A large JSON containing data extracted from PathBank is used for adding to the literature search results. This is used to permit greater control of certain identifying features of the metabolites entered, as a previous attempt to curate some literature information lacked rigour, resulting in jumping through many hoops to attempt to find and identify correct data (see glm729/d3fdg). Thus, this should solve the problem, in a way, by starting again and eliminating one of the root problems with the originally requested project specifications.
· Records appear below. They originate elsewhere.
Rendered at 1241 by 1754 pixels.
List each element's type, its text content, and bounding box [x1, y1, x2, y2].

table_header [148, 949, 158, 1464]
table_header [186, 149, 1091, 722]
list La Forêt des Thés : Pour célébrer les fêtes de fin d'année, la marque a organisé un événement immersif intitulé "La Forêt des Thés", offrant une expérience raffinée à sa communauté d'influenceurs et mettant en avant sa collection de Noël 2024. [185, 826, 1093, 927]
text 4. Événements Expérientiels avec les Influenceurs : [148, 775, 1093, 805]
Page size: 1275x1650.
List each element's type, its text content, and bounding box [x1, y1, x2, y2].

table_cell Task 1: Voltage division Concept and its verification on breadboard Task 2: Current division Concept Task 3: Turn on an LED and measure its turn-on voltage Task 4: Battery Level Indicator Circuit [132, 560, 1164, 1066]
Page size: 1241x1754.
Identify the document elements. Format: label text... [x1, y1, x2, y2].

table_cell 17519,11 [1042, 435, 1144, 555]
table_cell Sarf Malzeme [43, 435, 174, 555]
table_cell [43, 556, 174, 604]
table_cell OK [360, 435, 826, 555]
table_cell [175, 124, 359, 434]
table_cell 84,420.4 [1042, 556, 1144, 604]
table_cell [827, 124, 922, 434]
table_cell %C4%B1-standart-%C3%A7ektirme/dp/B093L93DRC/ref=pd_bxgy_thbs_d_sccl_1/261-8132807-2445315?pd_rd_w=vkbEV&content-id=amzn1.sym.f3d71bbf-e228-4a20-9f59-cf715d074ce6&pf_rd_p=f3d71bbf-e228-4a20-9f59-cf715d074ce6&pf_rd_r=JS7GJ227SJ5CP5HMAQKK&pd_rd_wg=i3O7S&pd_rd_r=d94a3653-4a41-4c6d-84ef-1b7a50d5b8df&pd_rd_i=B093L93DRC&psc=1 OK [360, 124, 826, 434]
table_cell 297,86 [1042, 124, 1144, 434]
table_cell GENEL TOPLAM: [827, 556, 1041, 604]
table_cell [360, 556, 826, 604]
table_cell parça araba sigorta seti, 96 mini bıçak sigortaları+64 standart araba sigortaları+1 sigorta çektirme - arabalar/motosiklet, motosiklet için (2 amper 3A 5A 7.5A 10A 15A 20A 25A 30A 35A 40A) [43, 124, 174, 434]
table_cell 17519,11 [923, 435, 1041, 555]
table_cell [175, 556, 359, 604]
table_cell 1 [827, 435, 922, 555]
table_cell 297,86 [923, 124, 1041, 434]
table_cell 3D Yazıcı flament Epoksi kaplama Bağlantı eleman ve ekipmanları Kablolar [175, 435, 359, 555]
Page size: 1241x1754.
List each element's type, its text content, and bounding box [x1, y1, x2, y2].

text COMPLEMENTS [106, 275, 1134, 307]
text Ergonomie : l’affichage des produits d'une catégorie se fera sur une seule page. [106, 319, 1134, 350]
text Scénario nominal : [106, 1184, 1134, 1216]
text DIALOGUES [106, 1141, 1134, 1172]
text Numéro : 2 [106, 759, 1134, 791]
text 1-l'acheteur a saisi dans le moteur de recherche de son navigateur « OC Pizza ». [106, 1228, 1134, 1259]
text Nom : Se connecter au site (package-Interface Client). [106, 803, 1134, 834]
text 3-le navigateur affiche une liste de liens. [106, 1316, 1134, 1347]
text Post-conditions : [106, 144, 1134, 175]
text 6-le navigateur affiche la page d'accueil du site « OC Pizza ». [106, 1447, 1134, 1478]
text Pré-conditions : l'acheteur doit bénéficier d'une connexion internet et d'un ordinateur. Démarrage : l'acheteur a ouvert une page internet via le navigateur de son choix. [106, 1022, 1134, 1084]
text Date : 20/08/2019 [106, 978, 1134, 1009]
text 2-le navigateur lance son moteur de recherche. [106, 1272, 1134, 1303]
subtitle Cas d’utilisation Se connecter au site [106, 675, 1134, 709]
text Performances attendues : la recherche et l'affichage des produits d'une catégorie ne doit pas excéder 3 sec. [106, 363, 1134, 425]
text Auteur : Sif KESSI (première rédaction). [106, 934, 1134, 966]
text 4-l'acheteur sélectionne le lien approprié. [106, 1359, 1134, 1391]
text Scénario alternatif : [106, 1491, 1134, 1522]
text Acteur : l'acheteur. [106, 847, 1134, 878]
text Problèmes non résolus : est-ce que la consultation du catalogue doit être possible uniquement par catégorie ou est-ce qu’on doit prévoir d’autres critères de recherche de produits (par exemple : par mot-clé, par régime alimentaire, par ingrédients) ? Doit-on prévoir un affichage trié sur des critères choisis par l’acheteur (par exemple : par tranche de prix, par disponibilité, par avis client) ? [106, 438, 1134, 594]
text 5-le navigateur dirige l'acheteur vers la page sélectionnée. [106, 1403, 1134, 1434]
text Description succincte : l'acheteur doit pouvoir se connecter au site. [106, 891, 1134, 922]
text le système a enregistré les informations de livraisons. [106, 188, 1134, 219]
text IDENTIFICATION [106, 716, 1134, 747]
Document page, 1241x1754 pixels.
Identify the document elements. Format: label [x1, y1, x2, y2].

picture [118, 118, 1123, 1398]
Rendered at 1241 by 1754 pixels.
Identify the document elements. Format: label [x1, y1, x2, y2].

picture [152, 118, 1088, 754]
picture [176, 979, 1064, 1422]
This work is also a partial spin-off of an attempt to aggregate certain curated chemical data. Work on the aggregator is ongoing, and may be provided on GitHub in future.
In its current state, the view in ChemInfo is able to display all data present
in the PathBank and literature JSON files. The PathBank data are displayed in
a generated HTML table (see showPathbankData.js
), and
the literature data are displayed in Slick Grid modules (which appear to be an
implementation of this library). When clicking a row
in the literature data, any information in the literature for the clicked
chemical is displayed, as well as a tabular form for the user to add further
data to the literature JSON if desired. If new data are added, the user is
prompted (i.e. a button is displayed) to download the new/augmented file.
Below is a screenshot (at 2/3 zoom) of the view in its current state. The visual structure of the view is relatively rudimentary at this stage, e.g. module boundaries are not hidden, buttons are not properly aligned. This will likely be improved as the view is developed.
Two cells, for reading in the PathBank JSON and the literature JSON, are two lines each, so these have been excluded. They are literally of the form:
let data = API.getData("jsonName").resurrect();
API.createData("dataName", data);
where name
is used here as a placeholder. The initial entry in the
literature JSON is also excluded, as this is a bit boring and might be a bit
too much clutter (but can be uploaded if of interest, it doesn't contain
confidential data).
The PathBank JSON is excluded, mainly because it is 172MB, but also because I do not own the data -- the original dataset can be found here, and is the second entry in the list (Metabolite names linked to PathBank pathways CSV). A description of the reduction process from the original 1.2GB CSV to the 172MB JSON will be described in another repository, which is as yet not prepared.